In a September 2005 response to congressional counsels’ motion to dismiss, Keyter stated that the lawmakers he accused “were presented with prima facie evidence of serious and numerous crimes” and did not follow up, thus “act[ing] to obstruct the course of justice.”
Keyter sent a 1,017-page dossier to the Senate Judiciary Committee outlining those numerous crimes – 1.6 million alleged violations, according to court documents. Keyter had hoped the officials would overturn his divorce settlement, which largely benefited his ex-wife, and turned to the judiciary after Congress failed to launch an investigation.
“This trial will disclose the cover-up of innumerable criminal acts involving the defendants in collusion with President Bush and numerous other senior officials,” Keyter wrote in his original complaint. Unfortunately for Keyter, his case never made it to a jury.
The House and Senate did not begin using their own in-house lawyers until the 1970s, inspired by the surprising suit by behavioral scientist Ronald Hutchinson, whose government-funded studies of aggression in monkeys won a “Golden Fleece” award from former Sen. William Proxmire (D-Wis.), a pork-barrel critic who would make Sen. Tom CoburnTom CoburnGOP faces existential threat Sanders tops 2016 field in newly deleted tweets The Hill's 12:30 Report MORE (R-Okla.) proud.
When Proxmire publicly mocked Hutchinson’s work in a floor speech and a newsletter sent to nationwide subscribers, saying the professor had “made a monkey out of the American people,” Hutchinson struck back with a defamation lawsuit. The case made it all the way to the Supreme Court, which found Proxmire’s speech outside the Capitol was not covered by constitutional immunity.

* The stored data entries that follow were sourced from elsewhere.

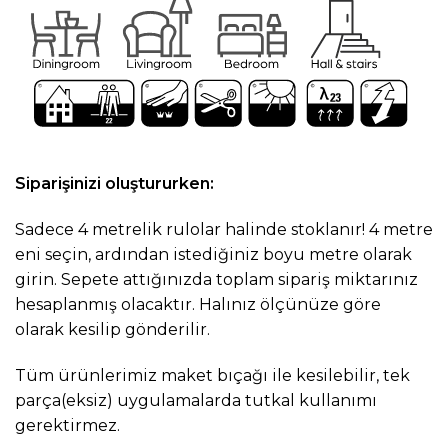
Siparişinizi oluştururken:
Sadece 4 metrelik rulolar halinde stoklanır! 4 metre
eni seçin, ardından istediğiniz boyu metre olarak
girin. Sepete attığınızda toplam sipariş miktarınız
hesaplanmış olacaktır. Halınız ölçünüze göre
olarak kesilip gönderilir.
Tüm ürünlerimiz maket bıçağı ile kesilebilir, tek
parça(eksiz) uygulamalarda tutkal kullanımı
gerektirmez.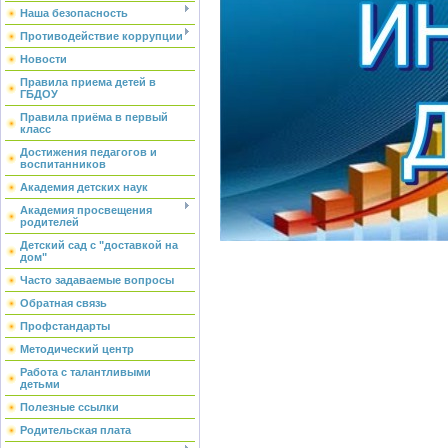
Наша безопасность
Противодействие коррупции
Новости
Правила приема детей в
ГБДОУ
Правила приёма в первый
класс
Достижения педагогов и
воспитанников
Академия детских наук
Академия просвещения
родителей
Детский сад с "доставкой на
дом"
Часто задаваемые вопросы
Обратная связь
Профстандарты
Методический центр
Работа с талантливыми
детьми
Полезные ссылки
Родительская плата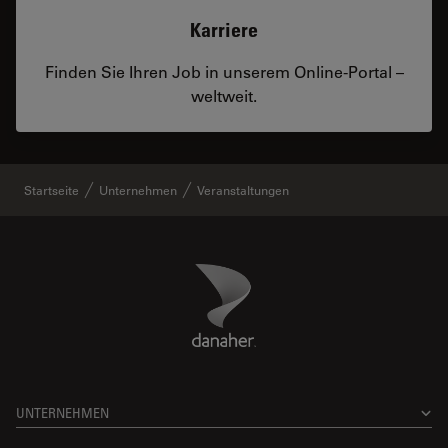
Karriere
Finden Sie Ihren Job in unserem Online-Portal –
weltweit.
Startseite
Unternehmen
Veranstaltungen
Danaher Logo
Footer
UNTERNEHMEN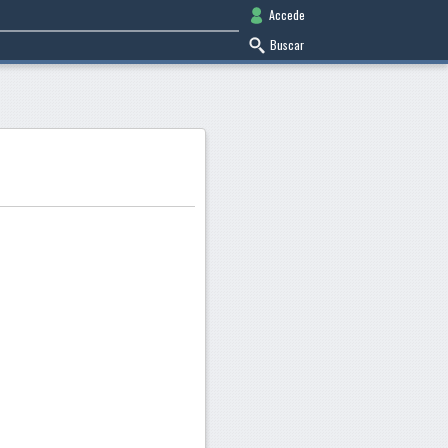
Accede
Buscar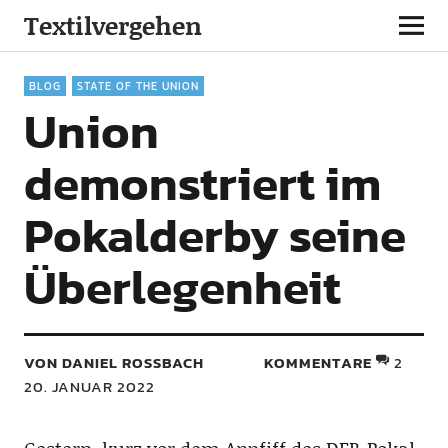
Textilvergehen
BLOG
STATE OF THE UNION
Union
demonstriert im
Pokalderby seine
Überlegenheit
VON DANIEL ROSSBACH
KOMMENTARE
2
20. JANUAR 2022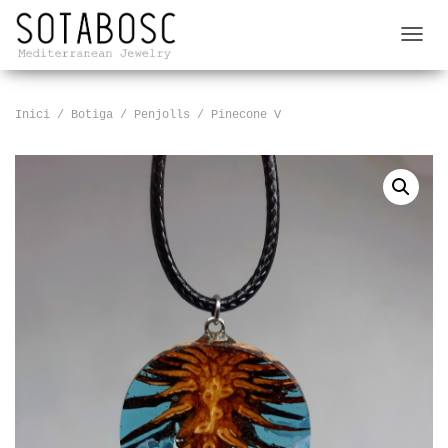
C
A
N
V
Inici
/
Botiga
/
Penjolls
/ Pinecone V
I
A
L
A
N
A
V
E
G
A
C
I
Ó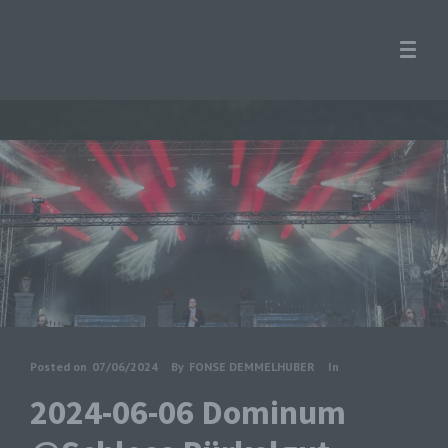
Posted on
07/06/2024
By
FONSE DEMMELHUBER
In
2024-06-06 Dominum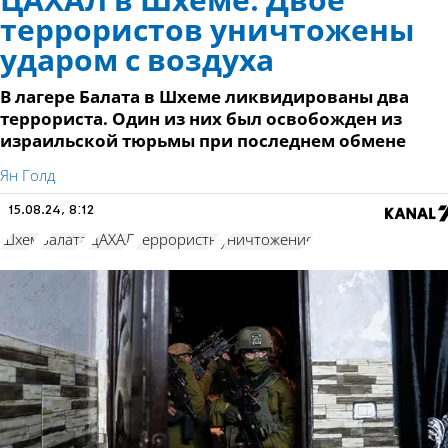
ЦАХАЛ в Шхеме. Двое
террористов уничтожены
ударом с воздуха
В лагере Балата в Шхеме ликвидированы два
террориста. Один из них был освобожден из
израильской тюрьмы при последнем обмене
Ян Голд
15.08.24, 8:12
Шхем
Балата
ЦАХАЛ
террористы
уничтожение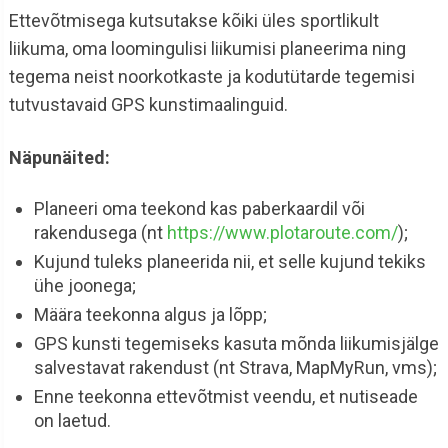
Ettevõtmisega kutsutakse kõiki üles sportlikult
liikuma, oma loomingulisi liikumisi planeerima ning
tegema neist noorkotkaste ja kodutütarde tegemisi
tutvustavaid GPS kunstimaalinguid.
Näpunäited:
Planeeri oma teekond kas paberkaardil või
rakendusega (nt
https://www.plotaroute.com/
);
Kujund tuleks planeerida nii, et selle kujund tekiks
ühe joonega;
Määra teekonna algus ja lõpp;
GPS kunsti tegemiseks kasuta mõnda liikumisjälge
salvestavat rakendust (nt Strava, MapMyRun, vms);
Enne teekonna ettevõtmist veendu, et nutiseade
on laetud.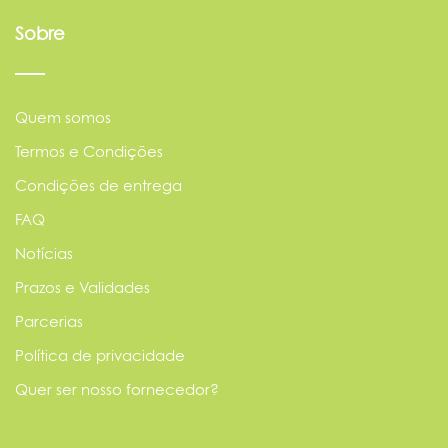
Sobre
Quem somos
Termos e Condições
Condições de entrega
FAQ
Notícias
Prazos e Validades
Parcerias
Política de privacidade
Quer ser nosso fornecedor?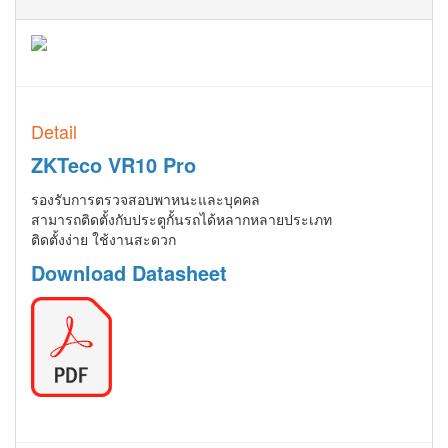
Detail
ZKTeco VR10 Pro
รองรับการตรวจสอบพาหนะและบุคคล
สามารถติดตั้งกับประตูกั้นรถได้หลากหลายประเภท
ติดตั้งง่าย ใช้งานสะดวก
Download Datasheet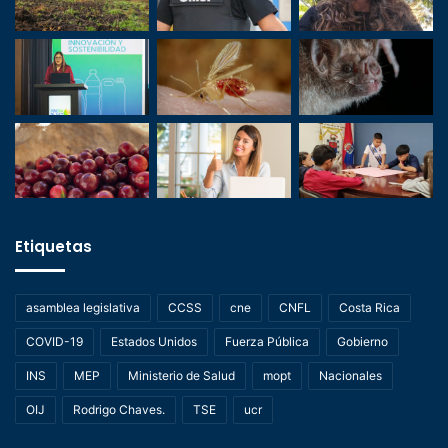
Etiquetas
asamblea legislativa
CCSS
cne
CNFL
Costa Rica
COVID-19
Estados Unidos
Fuerza Pública
Gobierno
INS
MEP
Ministerio de Salud
mopt
Nacionales
OIJ
Rodrigo Chaves.
TSE
ucr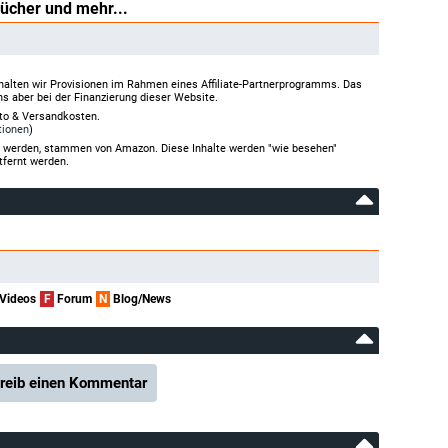
Bücher und mehr...
halten wir Provisionen im Rahmen eines Affiliate-Partnerprogramms. Das
ns aber bei der Finanzierung dieser Website.
rto & Versandkosten.
tionen
)
gt werden, stammen von Amazon. Diese Inhalte werden "wie besehen"
tfernt werden.
Videos
F
Forum
N
Blog/News
reib einen Kommentar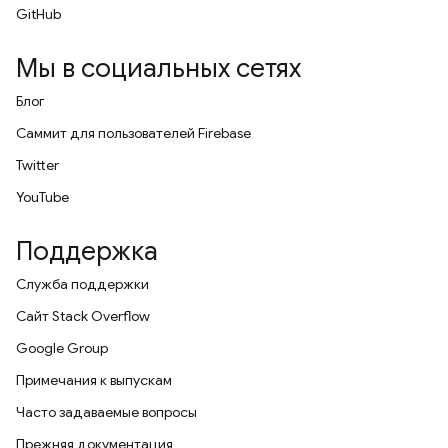
GitHub
Мы в социальных сетях
Блог
Саммит для пользователей Firebase
Twitter
YouTube
Поддержка
Служба поддержки
Сайт Stack Overflow
Google Group
Примечания к выпускам
Часто задаваемые вопросы
Прежняя документация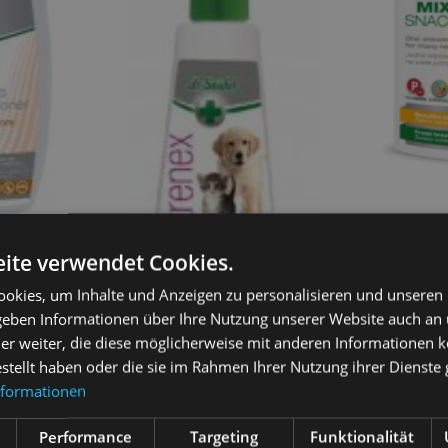
DR SEIDEL S
Haar und fri
ite verwendet Cookies.
2,70
€
okies, um Inhalte und Anzeigen zu personalisieren und unseren
or Shampoo
 geben Informationen über Ihre Nutzung unserer Website auch an
In 
er weiter, die diese möglicherweise mit anderen Informationen k
estellt haben oder die sie im Rahmen Ihrer Nutzung ihrer Dienst
DR SEIDEL trenex
Sauberkeitstraining für Welpen
arenkorb
nformationen
100
9,30
€
Performance
Targeting
Funktionalität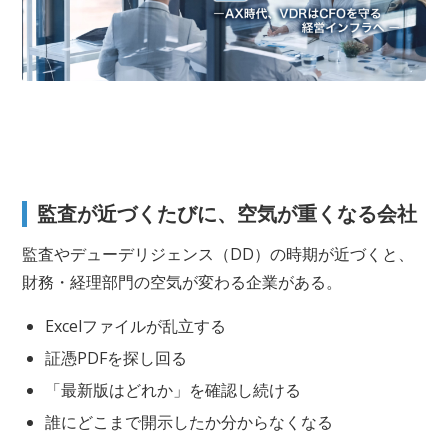
監査が近づくたびに、空気が重くなる会社
監査やデューデリジェンス（DD）の時期が近づくと、
財務・経理部門の空気が変わる企業がある。
Excelファイルが乱立する
証憑PDFを探し回る
「最新版はどれか」を確認し続ける
誰にどこまで開示したか分からなくなる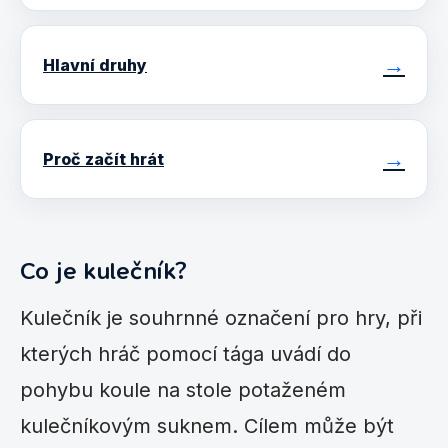
Hlavní druhy
Proč začít hrát
Co je kulečník?
Kulečník je souhrnné označení pro hry, při
kterých hráč pomocí tága uvádí do
pohybu koule na stole potaženém
kulečníkovým suknem. Cílem může být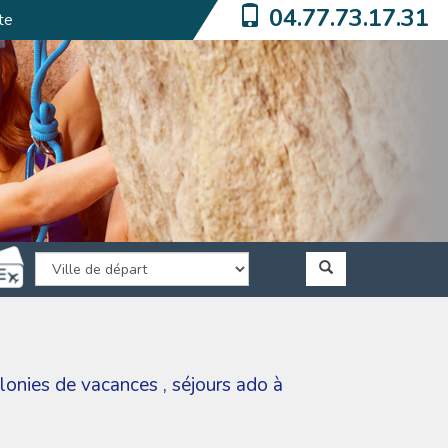
04.77.73.17.31
te
lonies de vacances
,
séjours ado à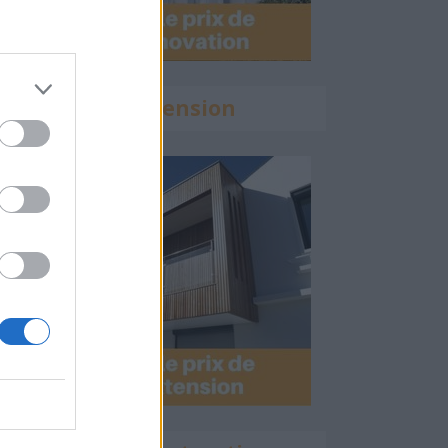
Calculette Extension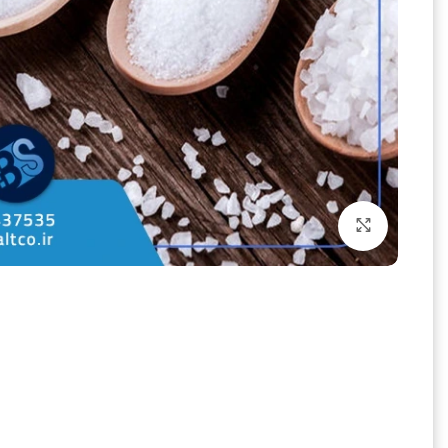
بزرگنمایی تصویر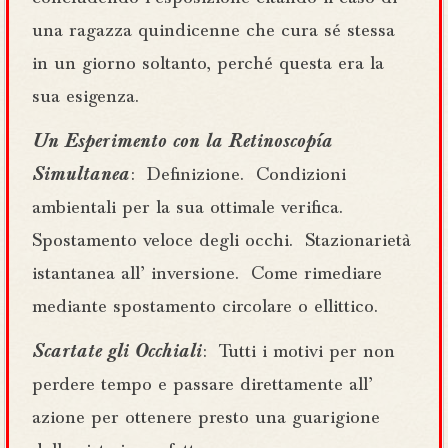
una ragazza quindicenne che cura sé stessa
in un giorno soltanto, perché questa era la
sua esigenza.
Un Esperimento con la Retinoscopía
Simultanea
: Definizione. Condizioni
ambientali per la sua ottimale verifica.
Spostamento veloce degli occhi. Stazionarietà
istantanea all’ inversione. Come rimediare
mediante spostamento circolare o ellittico.
Scartate gli Occhiali
: Tutti i motivi per non
perdere tempo e passare direttamente all’
azione per ottenere presto una guarigione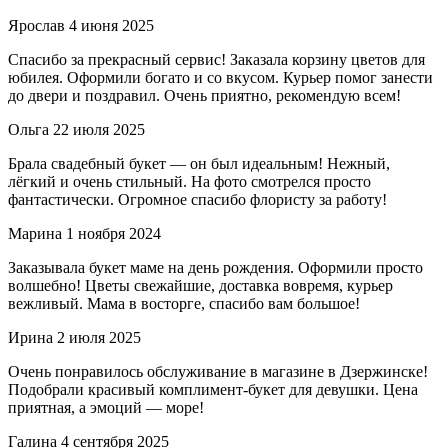
Ярослав
4 июня 2025
Спасибо за прекрасный сервис! Заказала корзину цветов для
юбилея. Оформили богато и со вкусом. Курьер помог занести
до двери и поздравил. Очень приятно, рекомендую всем!
Ольга
22 июля 2025
Брала свадебный букет — он был идеальным! Нежный,
лёгкий и очень стильный. На фото смотрелся просто
фантастически. Огромное спасибо флористу за работу!
Марина
1 ноября 2024
Заказывала букет маме на день рождения. Оформили просто
волшебно! Цветы свежайшие, доставка вовремя, курьер
вежливый. Мама в восторге, спасибо вам большое!
Ирина
2 июля 2025
Очень понравилось обслуживание в магазине в Дзержинске!
Подобрали красивый комплимент-букет для девушки. Цена
приятная, а эмоций — море!
Галина
4 сентября 2025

“It was a bit of a shock when that happened,” said Don Ritchie, the Senate’s associate historian. “Speech-and-debate is a very important issue; it does put a large blanket over members because you want them to be able to speak their minds. But it’s not 100 percent guaranteed.”
Neither is the Eleventh Amendment, according to Californian Zakariah LaFreniere. In his lawsuit against the entire Congress, LaFreniere asked the U.S. District Court in San Francisco to strike down one of the Constitution’s 27 corollaries because it conflicted with another section of the nation’s highest law.
In addition to striking down the amendment — a historically hot topic for scholars who question its limits on federal power — LaFreniere’s complaint requested a modest 30 percent share of the “total pecuniary damage” wreaked by the Eleventh. LaFreniere’s estimate of those fees: $90 million.
Unsurprisingly, LaFreniere’s case was closed in October after the Senate and House counsels’ offices joined forces for a three-part motion to dismiss. While suits as quirky as his seem unlikely to ever win a hearing, Ritchie said a few of the many lawsuits filed in past years against the Senate chaplain have slipped through the cracks.
“They file laws against the chaplain, saying it is violating the separation of church and state,” Ritchie said. “Most of the time judges will dismiss them, but every now and then it gets to a judge.”
Another rare successful case against a lawmaker came in 1960, when former Rep. Adam Clayton Powell Jr. (D-N.Y.) blasted a constituent on a New York City television show for alleged links to police corruption, calling the local voter a “bag woman” for organized crime. Though Powell had made similar comments on the House floor, protected by the speech and debate clause, his constituent sued Powell for slander based on the televised remarks and won her case.
Powell stayed out of his district for months to avoid receiving a subpoena or a penalty in the suit.